Another resource we have at our disposal is to talk to others in the field. People talk at meetings about many different subjects, such as general lecturers who show significant experience treating the problems about which they lecture. Why should you not ask for help from them? When I was starting to enter wound care full-time, I contacted numerous “experts” in one subject or another for help. Never was my request for help turned down. Do not be afraid to seek help and contact others. Not only can you gain some great, helpful information, but it can also lead to the development of great relationships. My mentors from years past remain my friends to this day.

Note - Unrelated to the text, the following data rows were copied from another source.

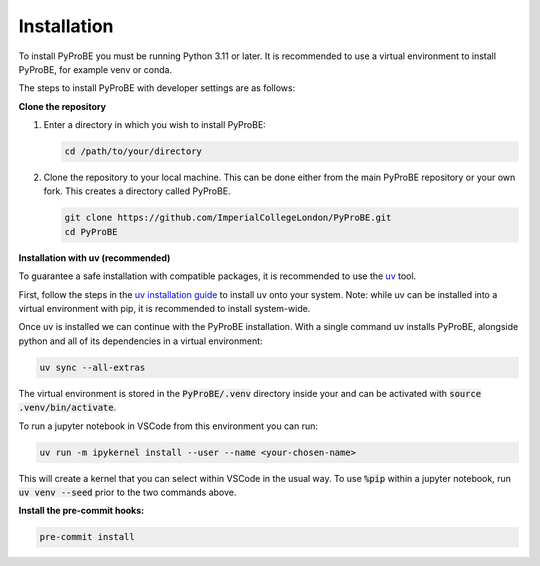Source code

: Installation
============

To install PyProBE you must be running Python 3.11 or later. It is recommended to use a 
virtual environment to install PyProBE, for example venv or conda.

The steps to install PyProBE with developer settings are as follows:

**Clone the repository**

1. Enter a directory in which you wish to install PyProBE:
   
   .. code-block:: bash

      cd /path/to/your/directory

2. Clone the repository to your local machine. This can be done either from the 
   main PyProBE repository or your own fork. This creates a directory called PyProBE.

   .. code-block:: bash

      git clone https://github.com/ImperialCollegeLondon/PyProBE.git
      cd PyProBE

**Installation with uv (recommended)**

To guarantee a safe installation with compatible packages, it is recommended to use
the `uv <https://uv.readthedocs.io/en/latest/>`_ tool.

First, follow the steps in the 
`uv installation guide <https://docs.astral.sh/uv/getting-started/installation/>`_ 
to install uv onto your system. Note: while uv can be installed into a virtual 
environment with pip, it is recommended to install system-wide.

Once uv is installed we can continue with the PyProBE installation. With a single
command uv installs PyProBE, alongside python and all of its dependencies in a 
virtual environment:

.. code-block:: bash

      uv sync --all-extras

The virtual environment is stored in the :code:`PyProBE/.venv` directory inside your and
can be activated with :code:`source .venv/bin/activate`.

To run a jupyter notebook in VSCode from this environment you can run:

.. code-block:: bash

      uv run -m ipykernel install --user --name <your-chosen-name>

This will create a kernel that you can select within VSCode in the usual way. To use
:code:`%pip` within a jupyter notebook, run :code:`uv venv --seed` prior to the two 
commands above.

.. dropdown:: Alternative installation with pip (not recommended)

   Alternatively, it is possible to install PyProBE with pip. This method skips the
   dependency locking mechanism within uv, so reliable results are not guaranteed if
   this method results in dependency conflicts:

   1. Create and activate a virtual environment.

   2. Install PyProBE as a package into your virtual environment with the developer 
      dependencies:
      
      .. code-block:: bash

         pip install -e '.[dev, docs]'

      The :code:`-e` flag installs in "editable" mode, which means changes that you 
      make to the code will be automatically reflected in the package inside your
      virtual environment.

**Install the pre-commit hooks:**

.. code-block:: bash

   pre-commit install

.. footbibliography::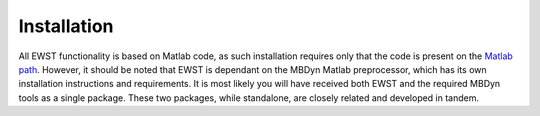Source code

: Installation
************

All EWST functionality is based on Matlab code, as such installation requires
only that the code is present on the `Matlab path`_. However, it should be
noted that EWST is dependant on the MBDyn Matlab preprocessor, which has
its own installation instructions and requirements. It is most likely you will
have received both EWST and the required MBDyn tools as a single package. These
two packages, while standalone, are closely related and developed in tandem.

.. _Matlab path: https://uk.mathworks.com/help/matlab/matlab_env/what-is-the-matlab-search-path.html



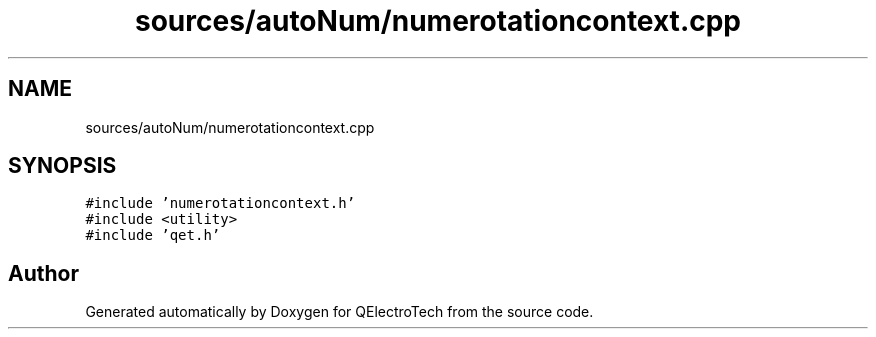 .TH "sources/autoNum/numerotationcontext.cpp" 3 "Thu Aug 27 2020" "Version 0.8-dev" "QElectroTech" \" -*- nroff -*-
.ad l
.nh
.SH NAME
sources/autoNum/numerotationcontext.cpp
.SH SYNOPSIS
.br
.PP
\fC#include 'numerotationcontext\&.h'\fP
.br
\fC#include <utility>\fP
.br
\fC#include 'qet\&.h'\fP
.br

.SH "Author"
.PP 
Generated automatically by Doxygen for QElectroTech from the source code\&.
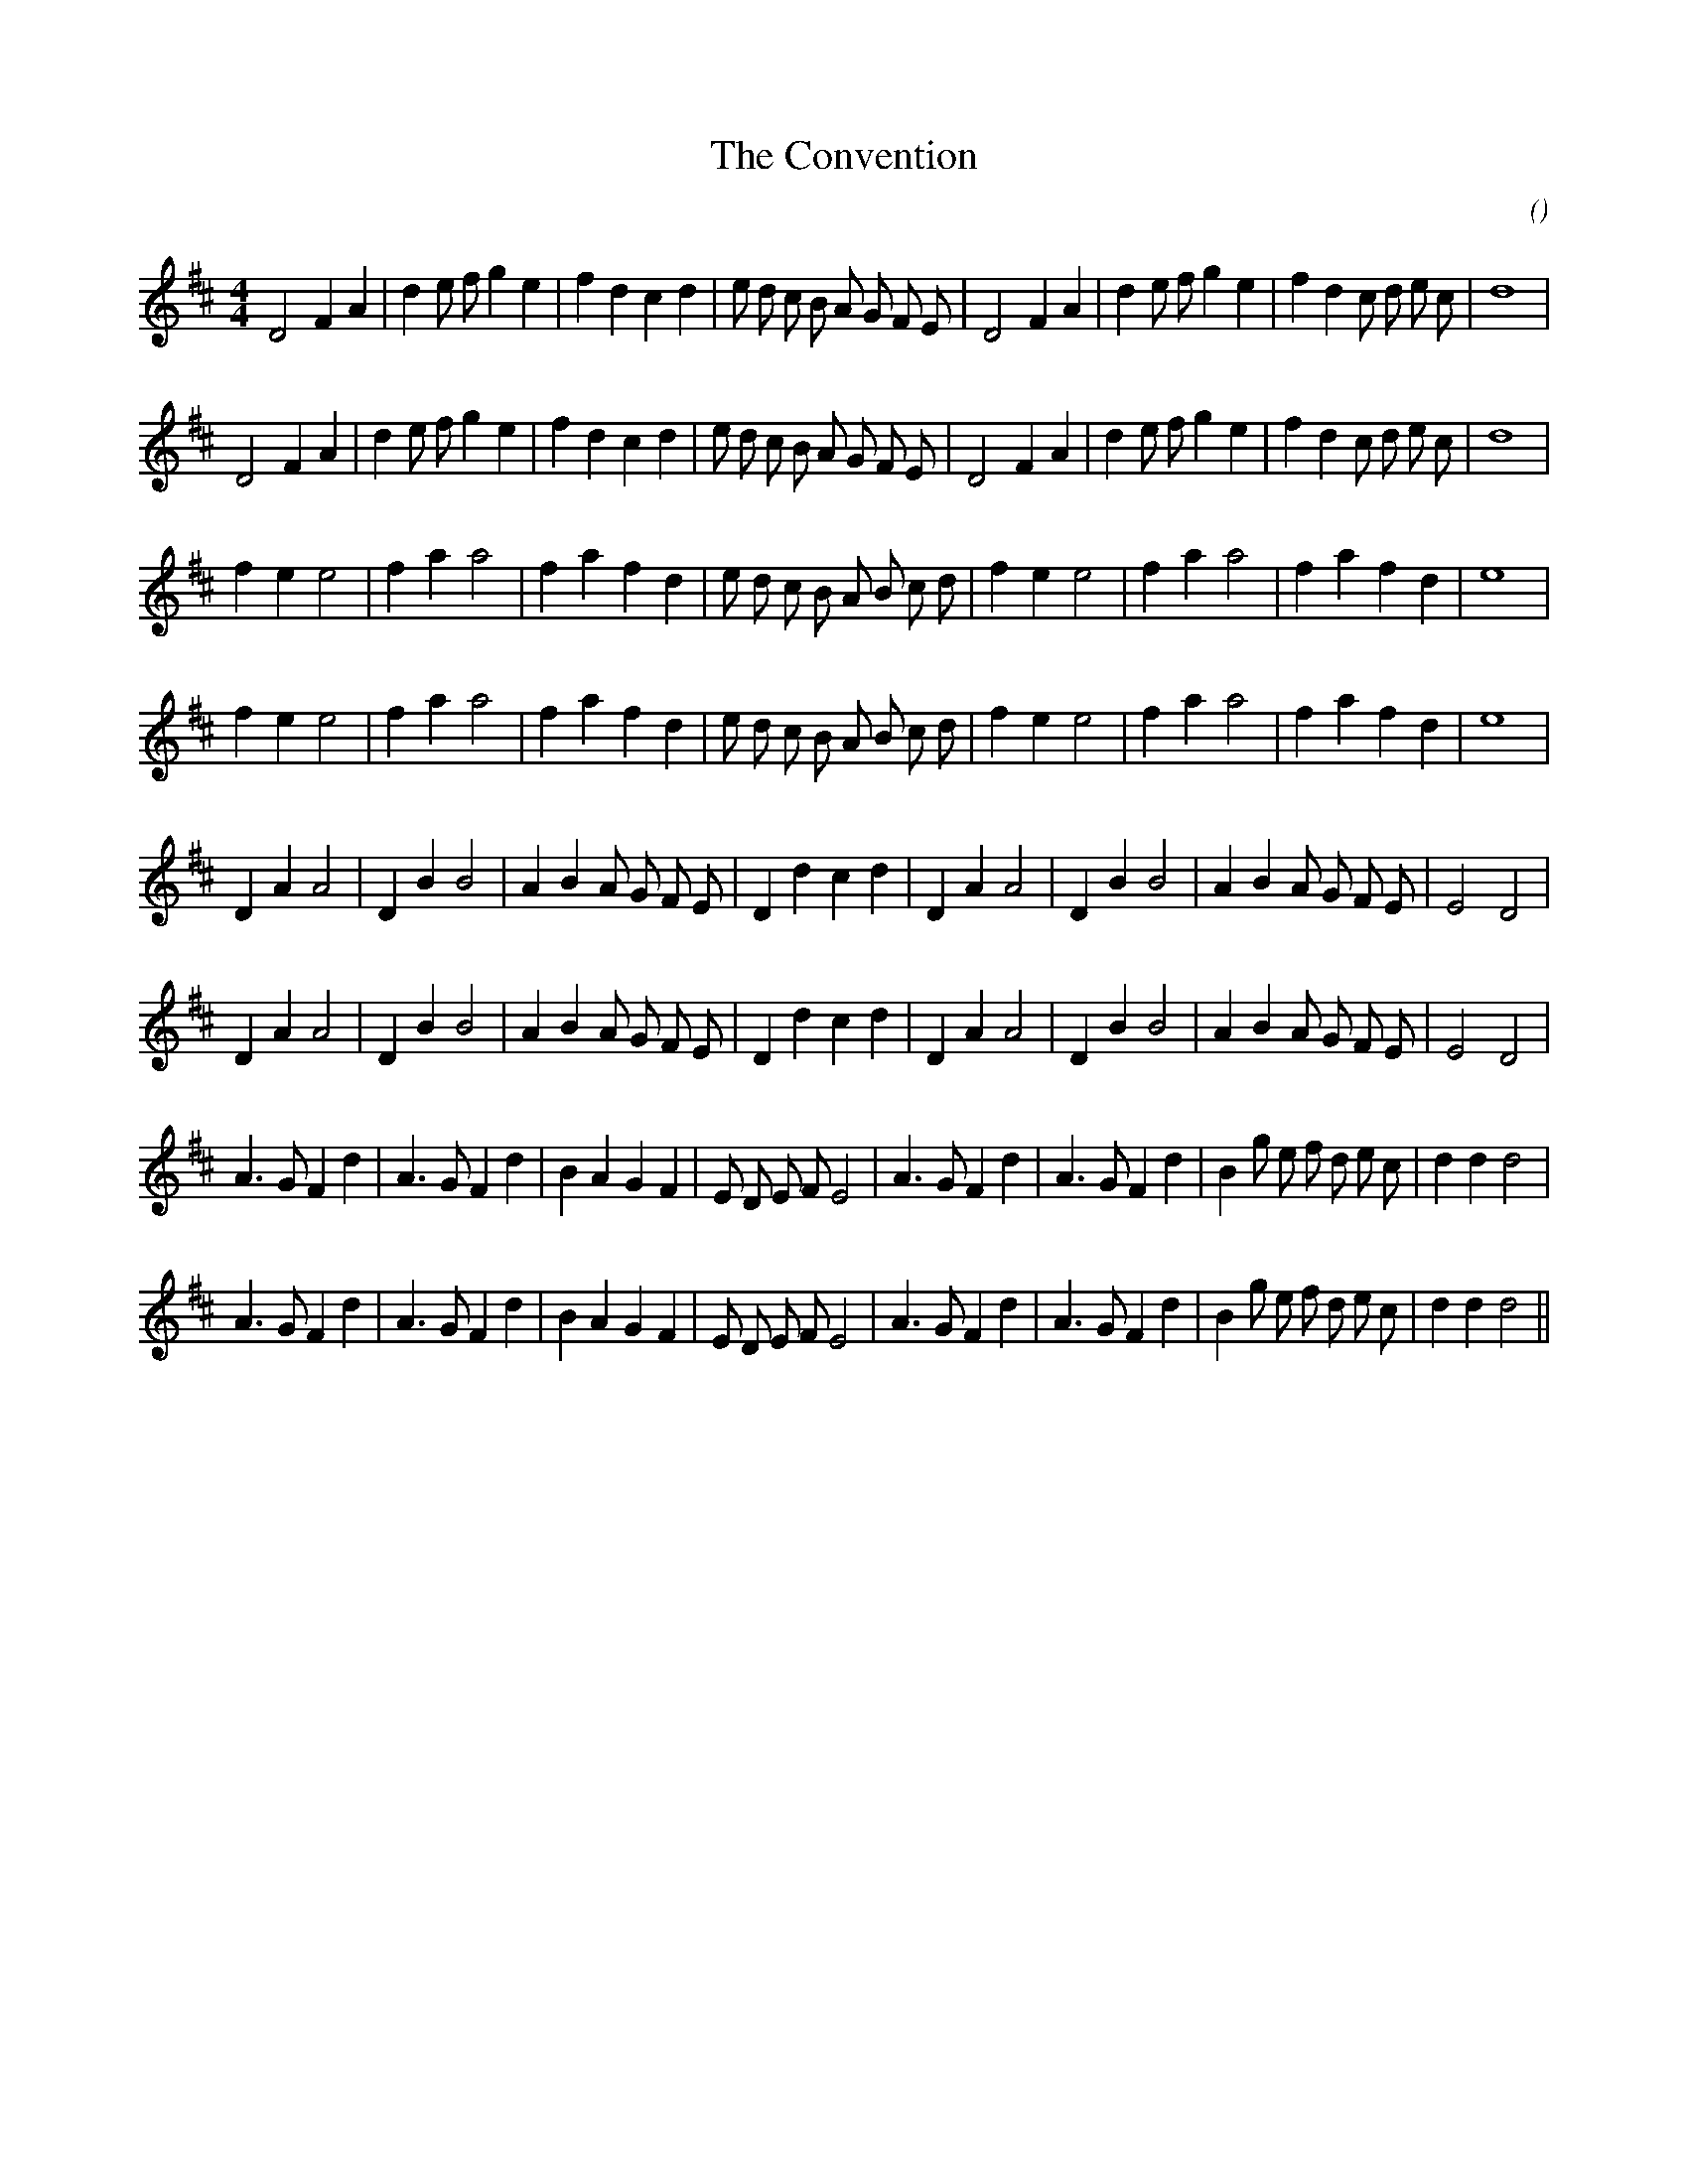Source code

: X:1
T: The Convention
N:
C:
S:Tune is "York Fusiliers"
A:
O:
R:
M:4/4
K:D
I:speed 200
%W: A1
% voice 1 (1 lines, 35 notes)
K:D
M:4/4
L:1/16
D8 F4 A4 |d4 e2 f2 g4 e4 |f4 d4 c4 d4 |e2 d2 c2 B2 A2 G2 F2 E2 |D8 F4 A4 |d4 e2 f2 g4 e4 |f4 d4 c2 d2 e2 c2 |d16 |
%W: A2
% voice 1 (1 lines, 35 notes)
D8 F4 A4 |d4 e2 f2 g4 e4 |f4 d4 c4 d4 |e2 d2 c2 B2 A2 G2 F2 E2 |D8 F4 A4 |d4 e2 f2 g4 e4 |f4 d4 c2 d2 e2 c2 |d16 |
%W: B1
% voice 1 (1 lines, 29 notes)
f4 e4 e8 |f4 a4 a8 |f4 a4 f4 d4 |e2 d2 c2 B2 A2 B2 c2 d2 |f4 e4 e8 |f4 a4 a8 |f4 a4 f4 d4 |e16 |
%W: B2
% voice 1 (1 lines, 29 notes)
f4 e4 e8 |f4 a4 a8 |f4 a4 f4 d4 |e2 d2 c2 B2 A2 B2 c2 d2 |f4 e4 e8 |f4 a4 a8 |f4 a4 f4 d4 |e16 |
%W: C1
% voice 1 (1 lines, 30 notes)
D4 A4 A8 |D4 B4 B8 |A4 B4 A2 G2 F2 E2 |D4 d4 c4 d4 |D4 A4 A8 |D4 B4 B8 |A4 B4 A2 G2 F2 E2 |E8 D8 |
%W: C2
% voice 1 (1 lines, 30 notes)
D4 A4 A8 |D4 B4 B8 |A4 B4 A2 G2 F2 E2 |D4 d4 c4 d4 |D4 A4 A8 |D4 B4 B8 |A4 B4 A2 G2 F2 E2 |E8 D8 |
%W: D1
% voice 1 (1 lines, 35 notes)
A6 G2 F4 d4 |A6 G2 F4 d4 |B4 A4 G4 F4 |E2 D2 E2 F2 E8 |A6 G2 F4 d4 |A6 G2 F4 d4 |B4 g2 e2 f2 d2 e2 c2 |d4 d4 d8 |
%W: D2
% voice 1 (1 lines, 35 notes)
A6 G2 F4 d4 |A6 G2 F4 d4 |B4 A4 G4 F4 |E2 D2 E2 F2 E8 |A6 G2 F4 d4 |A6 G2 F4 d4 |B4 g2 e2 f2 d2 e2 c2 |d4 d4 d8 ||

A second thing that failure has taught me is to simply stop, review the case from top to bottom, and try to figure out why things are not progressing as expected. It is amazing what you might discover with this approach. As you assemble your information, ideas may come to you as to what you might have overlooked or what might be helpful. I have done a moderate amount of what would be called clinical research in my wound care career. The majority of my research ideas have resulted from my thoughts about what might improve a treatment problem. If you have a fresh idea, look it up in the literature to see if someone else may have had the same thought and already done the hard work to know if the idea is a good one. If no one has thought of your idea before, contact a mentor to see if the idea has merit. If it does, see what you can do to test the idea through your own clinical research. There are plenty of mentors who can guide you down that path—always remember that no one will laugh at your ideas, and you do not need to be the premier clinician to have good ideas. For instance, no one had ever heard of Drs Banting and Best before they discovered insulin to treat diabetes.
The third lesson from failure is to not give up hope that you can help your patient. You and your treatment may be the only hope your patient has, so use the aforementioned tips to provide the best possible outcome for your patient’s problem.
In the end, remember, failure can be considered a success if it is used as a learning experience.